Queries are the main mechanism to perform search operations on the binary XML files.
There are three main clause types:

  • any-is iterates over all nodes form a container (like a prior query) as long as all criteria are met.
  • this-is checks if a specific node satisfies requirements recursively navigating the parents list. In some sense it is a local version of any-is since any element satisfying any-is will satisfy this-is and the converse is true as well.
  • any-has iterates over all nodes from a container (like a prior query), for which the is clause is tested against the query criterion. Those for which at least one solution is defined are picked.

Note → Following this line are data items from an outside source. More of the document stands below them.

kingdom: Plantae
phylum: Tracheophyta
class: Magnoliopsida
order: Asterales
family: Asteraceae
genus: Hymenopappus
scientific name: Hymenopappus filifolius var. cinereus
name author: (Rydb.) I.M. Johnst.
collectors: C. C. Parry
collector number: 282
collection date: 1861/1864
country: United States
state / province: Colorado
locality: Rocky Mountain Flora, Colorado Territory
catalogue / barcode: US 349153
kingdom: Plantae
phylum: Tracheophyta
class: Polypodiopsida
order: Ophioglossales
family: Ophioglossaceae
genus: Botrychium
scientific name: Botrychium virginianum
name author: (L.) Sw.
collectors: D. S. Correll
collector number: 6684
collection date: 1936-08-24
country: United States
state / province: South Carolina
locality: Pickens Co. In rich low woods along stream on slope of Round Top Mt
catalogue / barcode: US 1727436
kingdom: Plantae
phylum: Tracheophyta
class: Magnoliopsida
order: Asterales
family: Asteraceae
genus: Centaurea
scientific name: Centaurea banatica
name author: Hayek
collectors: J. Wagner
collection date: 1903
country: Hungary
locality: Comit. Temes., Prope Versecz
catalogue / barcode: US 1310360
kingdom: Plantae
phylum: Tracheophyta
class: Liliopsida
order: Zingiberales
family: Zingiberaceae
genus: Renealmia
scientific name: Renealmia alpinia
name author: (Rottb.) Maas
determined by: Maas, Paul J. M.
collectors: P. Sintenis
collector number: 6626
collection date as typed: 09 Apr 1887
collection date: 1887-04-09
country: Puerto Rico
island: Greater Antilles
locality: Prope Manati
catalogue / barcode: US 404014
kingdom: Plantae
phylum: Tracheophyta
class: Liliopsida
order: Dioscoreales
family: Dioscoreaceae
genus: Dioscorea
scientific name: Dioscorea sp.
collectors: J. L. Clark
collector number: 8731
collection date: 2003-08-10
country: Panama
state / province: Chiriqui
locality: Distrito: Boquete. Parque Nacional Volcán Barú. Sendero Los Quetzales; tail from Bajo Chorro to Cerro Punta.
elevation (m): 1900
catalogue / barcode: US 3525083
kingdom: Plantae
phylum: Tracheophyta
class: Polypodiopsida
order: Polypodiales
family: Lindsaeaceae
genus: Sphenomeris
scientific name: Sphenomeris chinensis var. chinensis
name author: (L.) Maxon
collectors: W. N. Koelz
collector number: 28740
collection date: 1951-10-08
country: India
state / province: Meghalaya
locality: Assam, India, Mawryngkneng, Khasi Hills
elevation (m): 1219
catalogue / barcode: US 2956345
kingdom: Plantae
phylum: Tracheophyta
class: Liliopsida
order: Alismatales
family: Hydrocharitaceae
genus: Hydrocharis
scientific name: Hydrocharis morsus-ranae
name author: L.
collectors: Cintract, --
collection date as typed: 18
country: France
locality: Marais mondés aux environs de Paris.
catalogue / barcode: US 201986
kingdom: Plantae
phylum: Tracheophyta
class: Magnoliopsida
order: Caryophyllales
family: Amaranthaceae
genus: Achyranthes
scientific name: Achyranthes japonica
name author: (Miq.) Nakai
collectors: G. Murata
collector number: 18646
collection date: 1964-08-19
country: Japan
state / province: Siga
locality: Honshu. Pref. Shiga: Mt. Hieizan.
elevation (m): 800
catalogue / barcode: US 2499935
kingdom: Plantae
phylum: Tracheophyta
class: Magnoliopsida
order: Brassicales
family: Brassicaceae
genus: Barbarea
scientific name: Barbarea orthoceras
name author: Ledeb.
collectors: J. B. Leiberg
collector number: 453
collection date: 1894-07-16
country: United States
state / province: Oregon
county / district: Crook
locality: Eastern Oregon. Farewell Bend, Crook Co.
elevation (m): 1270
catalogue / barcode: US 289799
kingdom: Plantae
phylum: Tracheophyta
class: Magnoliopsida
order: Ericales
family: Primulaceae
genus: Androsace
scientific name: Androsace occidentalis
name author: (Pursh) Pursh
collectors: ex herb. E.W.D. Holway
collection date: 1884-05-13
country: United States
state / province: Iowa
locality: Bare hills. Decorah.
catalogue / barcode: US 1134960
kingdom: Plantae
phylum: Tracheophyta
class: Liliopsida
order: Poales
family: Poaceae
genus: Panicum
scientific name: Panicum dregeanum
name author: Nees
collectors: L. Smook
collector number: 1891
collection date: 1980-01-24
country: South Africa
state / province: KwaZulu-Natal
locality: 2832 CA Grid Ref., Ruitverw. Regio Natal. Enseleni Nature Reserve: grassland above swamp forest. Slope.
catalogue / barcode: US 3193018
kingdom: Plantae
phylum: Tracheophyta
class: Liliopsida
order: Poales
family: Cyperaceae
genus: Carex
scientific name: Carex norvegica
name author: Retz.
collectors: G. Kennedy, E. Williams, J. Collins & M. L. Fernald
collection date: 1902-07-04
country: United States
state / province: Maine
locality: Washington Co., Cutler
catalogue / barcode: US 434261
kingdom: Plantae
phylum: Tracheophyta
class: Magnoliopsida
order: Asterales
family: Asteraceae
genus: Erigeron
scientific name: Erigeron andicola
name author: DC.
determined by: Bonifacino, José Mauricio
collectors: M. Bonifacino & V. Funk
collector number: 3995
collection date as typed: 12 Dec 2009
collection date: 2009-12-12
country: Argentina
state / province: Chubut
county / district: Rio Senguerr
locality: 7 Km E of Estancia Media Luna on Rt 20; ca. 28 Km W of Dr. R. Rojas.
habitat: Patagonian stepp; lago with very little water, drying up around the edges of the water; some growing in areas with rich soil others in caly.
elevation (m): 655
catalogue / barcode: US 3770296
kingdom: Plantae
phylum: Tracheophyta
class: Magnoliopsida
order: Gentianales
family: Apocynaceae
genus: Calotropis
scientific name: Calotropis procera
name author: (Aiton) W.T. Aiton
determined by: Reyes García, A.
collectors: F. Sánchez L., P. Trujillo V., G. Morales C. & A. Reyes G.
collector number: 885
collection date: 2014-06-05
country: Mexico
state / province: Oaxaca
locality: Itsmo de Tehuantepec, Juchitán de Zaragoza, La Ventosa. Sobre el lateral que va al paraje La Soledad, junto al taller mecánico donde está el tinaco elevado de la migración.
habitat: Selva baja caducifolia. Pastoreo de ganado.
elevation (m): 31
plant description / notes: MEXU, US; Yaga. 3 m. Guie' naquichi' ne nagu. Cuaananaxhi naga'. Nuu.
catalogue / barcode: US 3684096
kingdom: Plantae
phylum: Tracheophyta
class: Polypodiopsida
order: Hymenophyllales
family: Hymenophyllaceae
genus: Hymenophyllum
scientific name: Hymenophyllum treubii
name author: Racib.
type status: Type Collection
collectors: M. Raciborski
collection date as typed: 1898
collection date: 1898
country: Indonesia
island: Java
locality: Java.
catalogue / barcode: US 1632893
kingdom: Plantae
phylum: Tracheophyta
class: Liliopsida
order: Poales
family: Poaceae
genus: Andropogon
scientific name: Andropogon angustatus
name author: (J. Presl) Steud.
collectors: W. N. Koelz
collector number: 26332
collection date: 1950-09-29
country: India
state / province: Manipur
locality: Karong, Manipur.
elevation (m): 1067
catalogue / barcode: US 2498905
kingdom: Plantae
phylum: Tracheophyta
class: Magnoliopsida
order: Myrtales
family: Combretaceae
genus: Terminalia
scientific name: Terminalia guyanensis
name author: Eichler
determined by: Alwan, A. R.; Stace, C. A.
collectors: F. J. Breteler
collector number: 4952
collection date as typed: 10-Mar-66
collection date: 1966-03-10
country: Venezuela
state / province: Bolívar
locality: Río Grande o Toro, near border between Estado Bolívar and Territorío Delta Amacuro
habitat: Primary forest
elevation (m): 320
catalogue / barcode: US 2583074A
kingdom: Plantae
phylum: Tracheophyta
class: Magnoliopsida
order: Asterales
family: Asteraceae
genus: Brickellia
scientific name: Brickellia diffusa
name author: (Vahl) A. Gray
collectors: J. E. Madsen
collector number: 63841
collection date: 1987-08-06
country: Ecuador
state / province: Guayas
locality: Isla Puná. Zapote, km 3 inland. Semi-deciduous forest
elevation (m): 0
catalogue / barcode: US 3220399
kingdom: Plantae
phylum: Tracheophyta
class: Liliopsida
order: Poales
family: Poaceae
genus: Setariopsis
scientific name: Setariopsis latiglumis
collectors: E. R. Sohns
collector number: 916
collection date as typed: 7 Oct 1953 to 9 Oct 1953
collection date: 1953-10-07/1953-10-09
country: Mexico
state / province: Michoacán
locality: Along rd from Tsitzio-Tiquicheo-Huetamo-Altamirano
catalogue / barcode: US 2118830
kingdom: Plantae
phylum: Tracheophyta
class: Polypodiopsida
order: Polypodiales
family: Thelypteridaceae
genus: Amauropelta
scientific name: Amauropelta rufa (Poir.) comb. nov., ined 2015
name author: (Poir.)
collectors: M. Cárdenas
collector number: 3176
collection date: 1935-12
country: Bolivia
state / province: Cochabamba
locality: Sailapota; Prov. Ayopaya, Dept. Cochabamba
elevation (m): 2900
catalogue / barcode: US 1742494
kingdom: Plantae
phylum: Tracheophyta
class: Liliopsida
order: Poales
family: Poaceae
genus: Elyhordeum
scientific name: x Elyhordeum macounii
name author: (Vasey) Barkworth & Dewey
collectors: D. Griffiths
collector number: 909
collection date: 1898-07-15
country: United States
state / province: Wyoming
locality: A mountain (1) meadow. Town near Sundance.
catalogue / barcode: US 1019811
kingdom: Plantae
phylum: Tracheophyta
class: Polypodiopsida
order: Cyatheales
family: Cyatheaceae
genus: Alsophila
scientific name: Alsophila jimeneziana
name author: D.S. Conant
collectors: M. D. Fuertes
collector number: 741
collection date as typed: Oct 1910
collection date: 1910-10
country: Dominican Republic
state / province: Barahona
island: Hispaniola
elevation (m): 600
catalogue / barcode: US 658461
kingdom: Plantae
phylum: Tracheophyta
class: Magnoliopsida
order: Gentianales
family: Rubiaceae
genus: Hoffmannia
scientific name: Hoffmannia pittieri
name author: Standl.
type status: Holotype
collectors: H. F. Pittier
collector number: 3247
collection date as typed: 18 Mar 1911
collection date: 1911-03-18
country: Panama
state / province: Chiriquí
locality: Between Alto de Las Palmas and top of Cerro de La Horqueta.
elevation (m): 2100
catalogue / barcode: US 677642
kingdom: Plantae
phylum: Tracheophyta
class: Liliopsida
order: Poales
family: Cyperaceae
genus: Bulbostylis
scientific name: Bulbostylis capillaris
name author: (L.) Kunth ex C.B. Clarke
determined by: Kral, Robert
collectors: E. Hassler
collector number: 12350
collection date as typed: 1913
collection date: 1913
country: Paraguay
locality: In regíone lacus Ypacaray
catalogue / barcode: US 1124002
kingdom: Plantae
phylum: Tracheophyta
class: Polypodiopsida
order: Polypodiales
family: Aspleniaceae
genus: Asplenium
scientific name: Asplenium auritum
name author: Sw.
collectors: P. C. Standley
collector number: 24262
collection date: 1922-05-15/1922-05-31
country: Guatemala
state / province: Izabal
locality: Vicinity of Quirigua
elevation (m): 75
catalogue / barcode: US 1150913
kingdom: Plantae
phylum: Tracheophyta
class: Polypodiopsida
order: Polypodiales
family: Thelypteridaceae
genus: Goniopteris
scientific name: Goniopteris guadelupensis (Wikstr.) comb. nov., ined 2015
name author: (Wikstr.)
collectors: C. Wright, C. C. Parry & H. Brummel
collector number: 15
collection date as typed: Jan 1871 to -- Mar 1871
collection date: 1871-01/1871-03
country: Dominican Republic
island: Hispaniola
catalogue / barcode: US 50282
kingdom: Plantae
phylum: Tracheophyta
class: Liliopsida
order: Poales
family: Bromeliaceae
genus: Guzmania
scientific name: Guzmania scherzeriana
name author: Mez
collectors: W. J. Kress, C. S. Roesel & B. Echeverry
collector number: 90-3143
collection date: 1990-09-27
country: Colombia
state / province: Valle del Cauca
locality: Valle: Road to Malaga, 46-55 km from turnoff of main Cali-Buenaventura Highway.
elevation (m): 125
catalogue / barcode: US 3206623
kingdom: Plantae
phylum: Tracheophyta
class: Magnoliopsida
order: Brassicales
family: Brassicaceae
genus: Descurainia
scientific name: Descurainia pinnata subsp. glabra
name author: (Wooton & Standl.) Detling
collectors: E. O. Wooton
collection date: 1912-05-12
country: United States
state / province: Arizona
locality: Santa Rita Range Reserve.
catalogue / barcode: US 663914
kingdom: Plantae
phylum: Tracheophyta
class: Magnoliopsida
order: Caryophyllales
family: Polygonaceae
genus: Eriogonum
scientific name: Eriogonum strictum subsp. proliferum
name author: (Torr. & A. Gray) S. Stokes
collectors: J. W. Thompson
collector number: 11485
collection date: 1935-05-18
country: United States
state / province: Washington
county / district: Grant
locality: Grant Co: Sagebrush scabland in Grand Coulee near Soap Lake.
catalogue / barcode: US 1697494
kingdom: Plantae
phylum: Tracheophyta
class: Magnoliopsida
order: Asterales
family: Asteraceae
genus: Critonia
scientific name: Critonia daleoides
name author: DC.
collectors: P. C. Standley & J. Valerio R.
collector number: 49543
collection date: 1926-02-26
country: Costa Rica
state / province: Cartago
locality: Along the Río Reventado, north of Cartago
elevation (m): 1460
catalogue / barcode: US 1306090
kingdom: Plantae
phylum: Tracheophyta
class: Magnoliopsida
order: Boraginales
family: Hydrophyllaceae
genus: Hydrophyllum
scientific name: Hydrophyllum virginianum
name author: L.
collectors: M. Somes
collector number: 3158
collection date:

All queries are designed to be capturing. For each token, you can pass two arguments: - A label pattern - A function (lambda) to register such pattern This allows to record a map of captures for each valid match of the query.

Structure of queries#

A query is a linear sequence of query tokens. Most are meant to match specific features of the XML nodes, while some are used to control the “machine” running the validation process.
Every complete query must end with an accept() token.

Basic commands#

  • fork() to force splitting matching by continuing here and expanding down.
  • accept() to accept the current node and let the iterator go deeper.
  • type({...}) to match a subset of node type.
  • match_ns({exp}) to match the namespace, with exp being either a string or a boolean lambda.
  • match_name({exp}) to match the name, with exp being either a string or a boolean lambda.
  • match_value({exp}) to match the value, with exp being either a string or a boolean lambda.
  • match_all_text({exp}) to match the text, with exp being either a string or a boolean lambda.
  • attr({name, fn, ns}) if a given attribute (with namespace) satisfies the expressions (as string or boolean lambdas).

About attributes#

Attributes are handled differently compared to the rest of the XML nodes, because they are not. attr even in is queries will behave like a has. The presence of the attribute is being tested, but it will not be considered as the node to return. Still, they can be used as captures for a query.
If you must match and return attributes directly, you will have to do that by manually iterating or filtering them, like item.attrs() | std::views::filter(...).

String shorthands#

Several of the basic commands introduce earlier also have a simplified form based off string views:

  • "{ns}:{name}" matching namespace and name. Special values ? for each to determine anything matches that slot. Empty string is considered empty string, and not a generic “match all”.
  • * to accept any node and move forward.
  • ** to recursively fork.

Composition#

Tokens of a query can be composed by any of the following operators:

  • operator* to append right to the current (left) list
  • operator/ to append a next() AND right to left.

Applying queries#

Queries are applied either by:

  • Using the is, has or check functions.
  • The operators &, | or == which are their respective alias.

Applied queries return asynchronous generators, so they can be further piped by std::views::filter.